FILE PHOTO: June 7, 2020, Hampton, GA, USA; NASCAR Cup Series driver Bubba Wallace (43) wears a “I Can’t Breath, Black Lives Matter” shirt before the Folds of Honor Quik Trip 500 at Atlanta Motor Speedway. Mandatory Credit: Brynn Anderson/Pool Photo via USA TODAY Network/File Photo

Following protests over the killing of George Floyd while in Minneapolis police custody, NASCAR has promised to do more to address racial injustice.

“I’m excited for this opportunity to run #BlackLivesMatter on the car for Martinsville,” Wallace said in a video posted on Richard Petty Motorsports’ Twitter account. “This statement that we have right here. Running this race car. Being on live television.

“I think it’s going to speak volumes for what I stand for, but also what the initiative that NASCAR, the whole sport, is trying to push.”

During last Sunday’s race at Atlanta Motor Speedway Wallace wore a black T-shirt with the words “I Can’t Breathe”, which were Floyd’s last to officers restraining him.

The paint scheme used on Wallace’s car on Sunday is striking with two fists, one black and the other white locked together on the hood.

Underneath the graphic are the words “Compassion, Love, Understanding”.

“I think the two fists — the black fist and the white fist — going hand in hand speaks volumes, says a lot. Has a lot of power behind it,” Wallace said.

The Martinsville track in Virginia is significant for Wallace. It is where he came up through NASCAR’s Drive for Diversity program and won his first race in a national truck series in 2013.

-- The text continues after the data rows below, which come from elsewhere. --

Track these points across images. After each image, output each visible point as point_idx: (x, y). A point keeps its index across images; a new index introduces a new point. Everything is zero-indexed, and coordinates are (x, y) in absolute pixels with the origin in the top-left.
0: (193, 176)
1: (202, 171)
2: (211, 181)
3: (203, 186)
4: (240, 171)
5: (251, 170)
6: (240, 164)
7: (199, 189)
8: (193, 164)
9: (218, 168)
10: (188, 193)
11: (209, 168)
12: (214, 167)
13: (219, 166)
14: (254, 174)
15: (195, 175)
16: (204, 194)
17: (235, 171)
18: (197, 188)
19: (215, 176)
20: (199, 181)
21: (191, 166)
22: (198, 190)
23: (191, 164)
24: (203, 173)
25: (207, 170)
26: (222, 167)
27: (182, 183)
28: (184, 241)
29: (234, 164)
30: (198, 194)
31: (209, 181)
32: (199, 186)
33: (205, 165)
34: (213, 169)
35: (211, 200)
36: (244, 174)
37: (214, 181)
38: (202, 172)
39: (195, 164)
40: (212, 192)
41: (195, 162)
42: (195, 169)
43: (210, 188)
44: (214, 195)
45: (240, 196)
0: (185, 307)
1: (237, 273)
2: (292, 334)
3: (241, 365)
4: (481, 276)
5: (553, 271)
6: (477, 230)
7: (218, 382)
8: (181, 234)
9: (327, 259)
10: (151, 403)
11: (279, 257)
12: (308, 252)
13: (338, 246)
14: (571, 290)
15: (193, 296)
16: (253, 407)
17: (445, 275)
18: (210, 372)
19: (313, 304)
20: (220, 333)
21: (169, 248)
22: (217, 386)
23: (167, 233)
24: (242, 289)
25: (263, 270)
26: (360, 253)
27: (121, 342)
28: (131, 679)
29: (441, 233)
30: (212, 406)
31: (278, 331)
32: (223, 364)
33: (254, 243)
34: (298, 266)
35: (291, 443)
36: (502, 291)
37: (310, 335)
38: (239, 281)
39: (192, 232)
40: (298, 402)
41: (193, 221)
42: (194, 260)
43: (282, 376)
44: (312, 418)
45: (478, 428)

NASCAR president Steve Phelps said on Sunday the sport would do more to address racial injustice and is coming under increasing pressure to ban the Confederate flag, widely viewed as a symbol of slavery, which still flies prominently at many races and remains popular among the sport’s strongly southern, white and conservative fan base.

NASCAR first asked fans in 2015 to not bring Confederate flags to race but this has been largely ignored.